The eccentric genius mask helped Sollertinsky survive. Celebrities arriving from the West always asked for a meeting with that “phenomenal scholar who knows fifty languages.”104 Sollertinsky in fact was fluent in at least two dozen languages (thirty-two, counting dialects), from Latin to Sanskrit; in the latter he usually made his most private diary notations. His vast and extremely varied knowledge coupled with the temperament of an activist quickly made Sollertinsky one of the leading proselytizers of the new art in Leningrad. He was an intimate of Bakhtin’s but also met frequently with Kharms and the other oberiuts and was highly esteemed by the choreographer Fyodor Lopukhov. Balanchine spoke respectfully of Sollertinsky to the end of his days.105 Sollertinsky had a photographic memory: after a quick glance at the most complex text, he could repeat it by heart. Shostakovich liked to remind us that Sollertinsky had memorized “all of Shakespeare, Pushkin, Gogol, Aristotle, and Plato.” When they met in 1927 Sollertinsky pronounced Shostakovich a genius, and the composer immediately fell under the spell of the scholar who was four years his senior and became his best friend.
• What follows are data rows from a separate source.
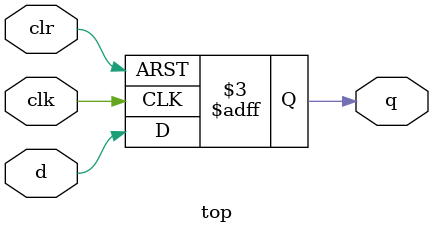
<source format=v>
module top( input d, clk, clr, output reg q );
    initial begin
        q = 0;
    end
	  always @( posedge clk, posedge clr )
      if ( clr )
        q <= 1'b0;
      else
        q <= d;
endmodule

</source>
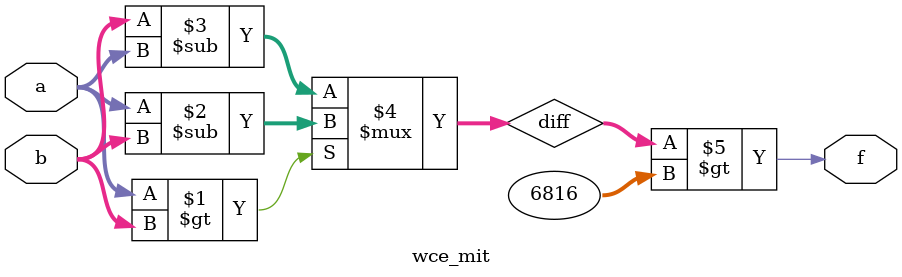
<source format=v>
module wce_mit(a, b, f);
parameter _bit = 16;
parameter wce = 6816;
input [_bit - 1: 0] a;
input [_bit - 1: 0] b;
output f;
wire [_bit - 1: 0] diff;
assign diff = (a > b)? (a - b): (b - a);
assign f = (diff > wce);
endmodule

</source>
Sollertinsky defended Shostakovich’s Nose from hostile critics, stating that “The Nose is not a product for instant use and disposal. It is a laboratory factory, where new music and theater language are being created.” Sollertinsky compared Shostakovich’s opera to the works of Swift and Voltaire. “The Nose has no positive characters: only masks.” Bakhtin would have called this work one of “carnival” but not of “dialogue.” Shostakovich made the leap from Gogol’s carnival world to Dostoyevsky’s dialogue world in the opera Lady Macbeth of the Mtsensk District, based on the story of Nikolai Leskov, a Petersburg writer of the late nineteenth century whose careful treatment of every word and mastery of the phrase earned the respect of Zamyatin and the Serapion Brothers, who considered Leskov among their teachers.

A literary maverick, Leskov liked fanciful plots to which baffled critics did not know how to react. His “sketch” about the merchant wife Katerina Izmailova, whose fatal love leads her to commit multiple murders, had remained in obscurity for over a half century; Shostakovich’s opera brought it world fame. The paradox lies in the fact that Shostakovich had radically rewritten Leskov’s story; as Sollertinsky put it, “The evaluation of the roles has been changed: the victims become executioners, the killer—the victim.” In Shostakovich’s version, Katerina kills in self-defense and the composer vindicates her. Leskov’s misogynist work is transformed into a feminist apotheosis.

Sollertinsky believed that “in the history of Russian musical theater nothing of the scope and depth of The Queen of Spades appeared until Lady Macbeth.” In his operas Tchaikovsky sympathetically treated his women characters. Shostakovich continued that tradition. His Katerina is a “polyphonic” heroine, strong passions and deep emotions battle within her; she can be tender, passionate, caring, and cruel. Sollertinsky was among the first to note that killer Katerina’s part “is completely lyrical, with deeply felt melodies,” and that the opera as a whole has “a tragic—Shakespearean rather than Leskovian—sweep.”

Lady Macbeth has sharply contrasting parts: expressionist depictions of the brutish merchant life, satirical carnival vignettes of the police apparatus, and dramatic scenes from the life of hard labor, à la Dostoyevsky. Another striking similarity between Shostakovich’s opera and Dostoyevsky’s polyphonic novels is the criminal plot, which keeps the audience in constant suspense and develops in a sweeping way that leads to important social and philosophical conclusions.

Bakhtin discussed with his circle the idea of a special “polyphonic creative thought” that went beyond the limits of the novel. In his second opera Shostakovich showed himself to be the master of that type of thought. He does not judge Katerina Izmailova but gives her the opportunity to express herself through contradictory actions and emotions. This work was influenced by the Bakhtin circle’s aesthetics. A prominent participant in the circle, Sollertinsky was Shostakovich’s closest adviser in the years he was writing the opera. He was present at all the rehearsals, commenting freely, encouraging, inciting, and provoking the conductor, the soloists, and the composer.